> Pity that they decided to just bother with C99 though.
Isn't this the trend nowadays? I've seen recently that simple languages are trending again, languages like C, Go, Zig, Erlang, Lua. I think we hit the ceiling with mammoths like C++ and Scala.
C99 ensures it can be used with basically every other language and can be compiled for almost every platform. Bindings on top of that for other languages would be nice but can be provided by the community too. If it was C++, Rust, Nim, etc you'd have to write it in a way that allows exposing a C API anyway so the only advantage would be for people creating an implementation of the API getting to use a better language internally.
How do atomics help a high-level graphics API? The implementation can use them, but threading probably shouldn't be part of the interface.
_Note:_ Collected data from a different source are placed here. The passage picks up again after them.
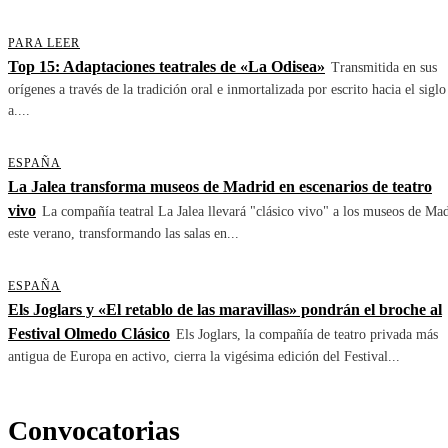
PARA LEER
Top 15: Adaptaciones teatrales de «La Odisea»
Transmitida en sus
orígenes a través de la tradición oral e inmortalizada por escrito hacia el siglo
a....
ESPAÑA
La Jalea transforma museos de Madrid en escenarios de teatro
vivo
La compañía teatral La Jalea llevará "clásico vivo" a los museos de Ma
este verano, transformando las salas en...
ESPAÑA
Els Joglars y «El retablo de las maravillas» pondrán el broche al
Festival Olmedo Clásico
Els Joglars, la compañía de teatro privada más
antigua de Europa en activo, cierra la vigésima edición del Festival...
Convocatorias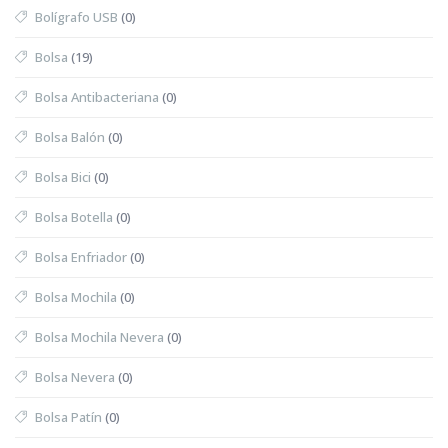
Bolígrafo USB
(0)
Bolsa
(19)
Bolsa Antibacteriana
(0)
Bolsa Balón
(0)
Bolsa Bici
(0)
Bolsa Botella
(0)
Bolsa Enfriador
(0)
Bolsa Mochila
(0)
Bolsa Mochila Nevera
(0)
Bolsa Nevera
(0)
Bolsa Patín
(0)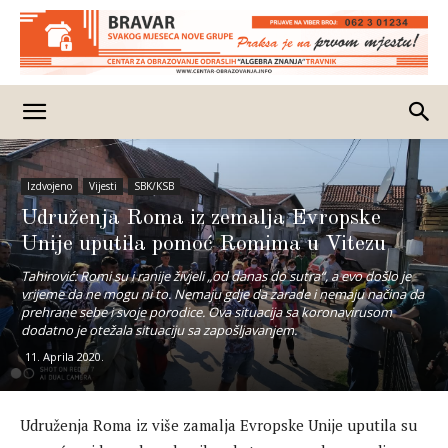
Izdvojeno
Vijesti
SBK/KSB
Udruženja Roma iz zemalja Evropske
Unije uputila pomoć Romima u Vitezu
Tahirović: Romi su i ranije živjeli „od danas do sutra“, a evo došlo je
vrijeme da ne mogu ni to. Nemaju gdje da zarade i nemaju načina da
prehrane sebe i svoje porodice. Ova situacija sa koronavirusom
dodatno je otežala situaciju sa zapošljavanjem.
11. Aprila 2020.
Udruženja Roma iz više zamalja Evropske Unije uputila su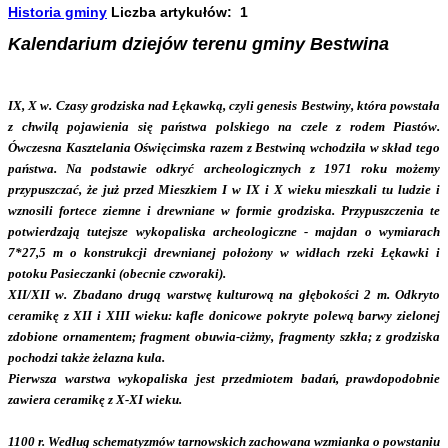
Historia gminy
Liczba artykułów: 1
Kalendarium dziejów terenu gminy Bestwina
IX, X w. Czasy grodziska nad Łękawką, czyli genesis Bestwiny, która powstała
z chwilą pojawienia się państwa polskiego na czele z rodem Piastów.
Ówczesna Kasztelania Oświęcimska razem z Bestwiną wchodziła w skład tego
państwa. Na podstawie odkryć archeologicznych z 1971 roku możemy
przypuszczać, że już przed Mieszkiem I w IX i X wieku mieszkali tu ludzie i
wznosili fortece ziemne i drewniane w formie grodziska. Przypuszczenia te
potwierdzają tutejsze wykopaliska archeologiczne - majdan o wymiarach
7*27,5 m o konstrukcji drewnianej położony w widłach rzeki Łękawki i
potoku Pasieczanki (obecnie czworaki).
XII/XII w. Zbadano drugą warstwę kulturową na głębokości 2 m. Odkryto
ceramikę z XII i XIII wieku: kafle donicowe pokryte polewą barwy zielonej
zdobione ornamentem; fragment obuwia-ciżmy, fragmenty szkła; z grodziska
pochodzi także żelazna kula.
Pierwsza warstwa wykopaliska jest przedmiotem badań, prawdopodobnie
zawiera ceramikę z X-XI wieku.
1100 r. Według schematyzmów tarnowskich zachowana wzmianka o powstaniu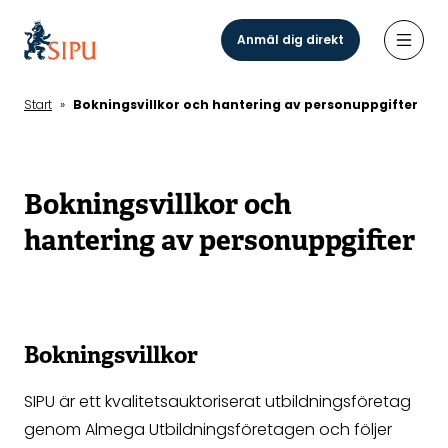
Hoppa
till
Anmäl dig direkt
Öppn
huvudinnehåll
Start
»
Bokningsvillkor och hantering av personuppgifter
Bokningsvillkor och
hantering av personuppgifter
Bokningsvillkor
SIPU är ett kvalitetsauktoriserat utbildningsföretag
genom Almega Utbildningsföretagen och följer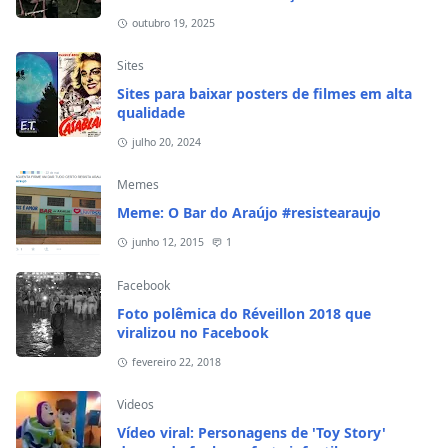
outubro 19, 2025
Sites
Sites para baixar posters de filmes em alta
qualidade
julho 20, 2024
Memes
Meme: O Bar do Araújo #resistearaujo
junho 12, 2015
1
Facebook
Foto polêmica do Réveillon 2018 que
viralizou no Facebook
fevereiro 22, 2018
Videos
Vídeo viral: Personagens de 'Toy Story'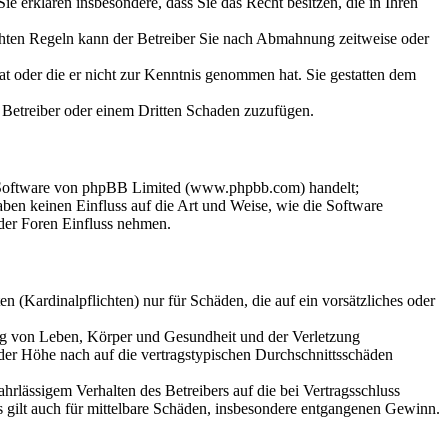
 Sie erklären insbesondere, dass Sie das Recht besitzen, die in Ihren
chten Regeln kann der Betreiber Sie nach Abmahnung zeitweise oder
hat oder die er nicht zur Kenntnis genommen hat. Sie gestatten dem
m Betreiber oder einem Dritten Schaden zuzufügen.
n-Software von phpBB Limited (www.phpbb.com) handelt;
en keinen Einfluss auf die Art und Weise, wie die Software
der Foren Einfluss nehmen.
 (Kardinalpflichten) nur für Schäden, die auf ein vorsätzliches oder
ung von Leben, Körper und Gesundheit und der Verletzung
 der Höhe nach auf die vertragstypischen Durchschnittsschäden
rlässigem Verhalten des Betreibers auf die bei Vertragsschluss
 gilt auch für mittelbare Schäden, insbesondere entgangenen Gewinn.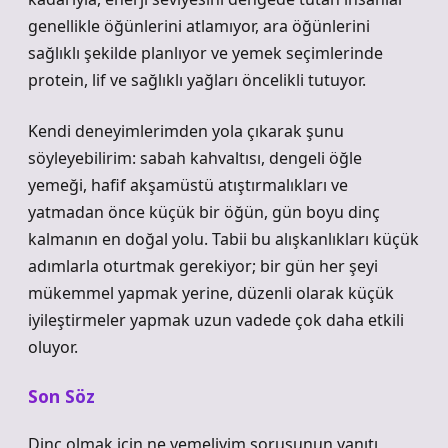
genellikle öğünlerini atlamıyor, ara öğünlerini
sağlıklı şekilde planlıyor ve yemek seçimlerinde
protein, lif ve sağlıklı yağları öncelikli tutuyor.
Kendi deneyimlerimden yola çıkarak şunu
söyleyebilirim: sabah kahvaltısı, dengeli öğle
yemeği, hafif akşamüstü atıştırmalıkları ve
yatmadan önce küçük bir öğün, gün boyu dinç
kalmanın en doğal yolu. Tabii bu alışkanlıkları küçük
adımlarla oturtmak gerekiyor; bir gün her şeyi
mükemmel yapmak yerine, düzenli olarak küçük
iyileştirmeler yapmak uzun vadede çok daha etkili
oluyor.
Son Söz
Dinç olmak için ne yemeliyim sorusunun yanıtı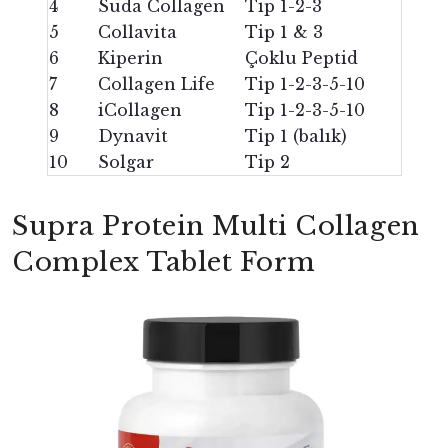
4
Suda Collagen
Tip 1-2-3
5
Collavita
Tip 1 & 3
6
Kiperin
Çoklu Peptid
7
Collagen Life
Tip 1-2-3-5-10
8
iCollagen
Tip 1-2-3-5-10
9
Dynavit
Tip 1 (balık)
10
Solgar
Tip 2
Supra Protein Multi Collagen
Complex Tablet Form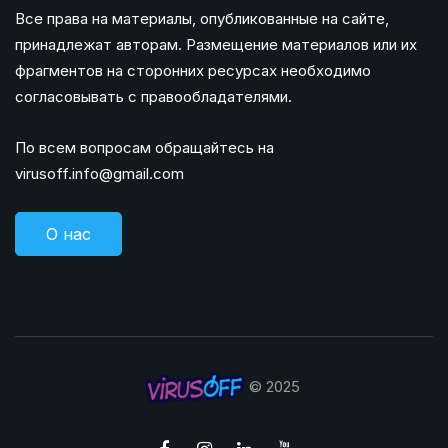
Все права на материалы, опубликованные на сайте,
принадлежат авторам. Размещение материалов или их
фрагментов на сторонних ресурсах необходимо
согласовывать с правообладателями.
По всем вопросам обращайтесь на
virusoff.info@gmail.com
О нас
© 2025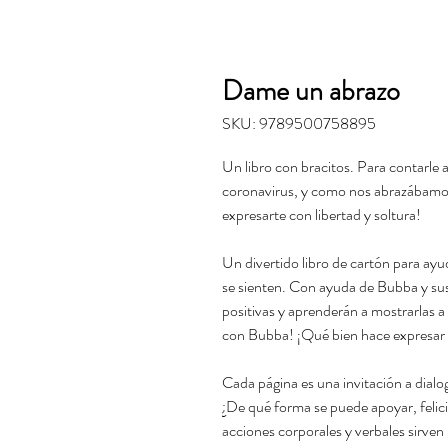
Dame un abrazo
SKU: 9789500758895
Un libro con bracitos. Para contarle 
coronavirus, y como nos abrazábamos
expresarte con libertad y soltura!
Un divertido libro de cartón para ay
se sienten. Con ayuda de Bubba y sus
positivas y aprenderán a mostrarlas a
con Bubba! ¡Qué bien hace expresar 
Cada página es una invitación a dialo
¿De qué forma se puede apoyar, felici
acciones corporales y verbales sirve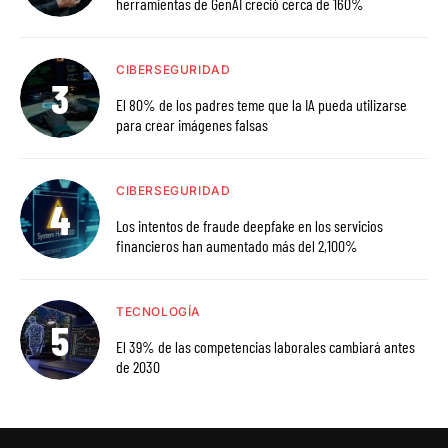
herramientas de GenAI creció cerca de 160%
CIBERSEGURIDAD
El 80% de los padres teme que la IA pueda utilizarse
para crear imágenes falsas
CIBERSEGURIDAD
Los intentos de fraude deepfake en los servicios
financieros han aumentado más del 2,100%
TECNOLOGÍA
El 39% de las competencias laborales cambiará antes
de 2030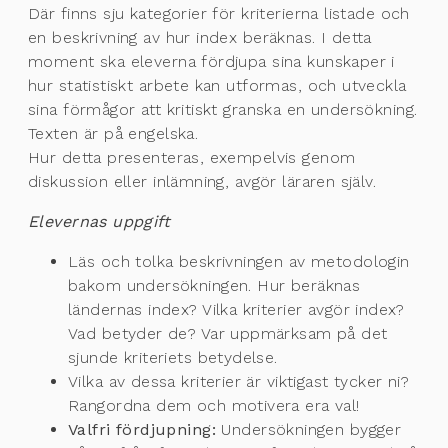
Där finns sju kategorier för kriterierna listade och
en beskrivning av hur index beräknas. I detta
moment ska eleverna fördjupa sina kunskaper i
hur statistiskt arbete kan utformas, och utveckla
sina förmågor att kritiskt granska en undersökning.
Texten är på engelska.
Hur detta presenteras, exempelvis genom
diskussion eller inlämning, avgör läraren själv.
Elevernas uppgift
Läs och tolka beskrivningen av metodologin
bakom undersökningen. Hur beräknas
ländernas index? Vilka kriterier avgör index?
Vad betyder de? Var uppmärksam på det
sjunde kriteriets betydelse.
Vilka av dessa kriterier är viktigast tycker ni?
Rangordna dem och motivera era val!
Valfri fördjupning:
Undersökningen bygger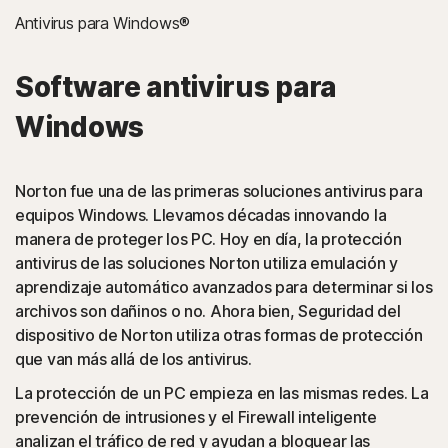
Ataques de interposición «man-in-the-
Antivirus para Windows®
middle» en el navegador
Software antivirus para
Norton detecta el software malicioso que secuestra una
Windows
sesión web.
PUA
Norton fue una de las primeras soluciones antivirus para
equipos Windows. Llevamos décadas innovando la
(Posibles aplicaciones no deseadas): Norton detecta las
manera de proteger los PC. Hoy en día, la protección
aplicaciones o extensiones del navegador que crean
antivirus de las soluciones Norton utiliza emulación y
problemas y las desinstala.
aprendizaje automático avanzados para determinar si los
archivos son dañinos o no. Ahora bien, Seguridad del
Ataques mediante scripts
dispositivo de Norton utiliza otras formas de protección
que van más allá de los antivirus.
(JavaScript, VBA, VBS, Powershell): las amenazas online
La protección de un PC empieza en las mismas redes. La
actuales utilizan lenguajes de programación de scripts en
prevención de intrusiones y el Firewall inteligente
lugar de archivos ejecutables. Norton detecta y ayuda a
analizan el tráfico de red y ayudan a bloquear las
Generics are cool, but auxiliary to any core part of the api since it's not really possible to use them outside of in a macro that wraps over a real function.
Can't you (ie the programmer) still use them though? You can write C11 code which freely calls the C99 API. By using C99 the API is compatible with a wider range of compilers and callable from a broader range of languages.
(Also where would the API itself have benefited in any significant way from the use of atomics or generics? Recall that compiler support for atomics is optional in C11.)
Isn't this the trend nowadays? I've seen recently that simple languages are trending again, languages like C, Go, Zig, Erlang, Lua. I think we hit the ceiling with mammoths like C++ and Scala.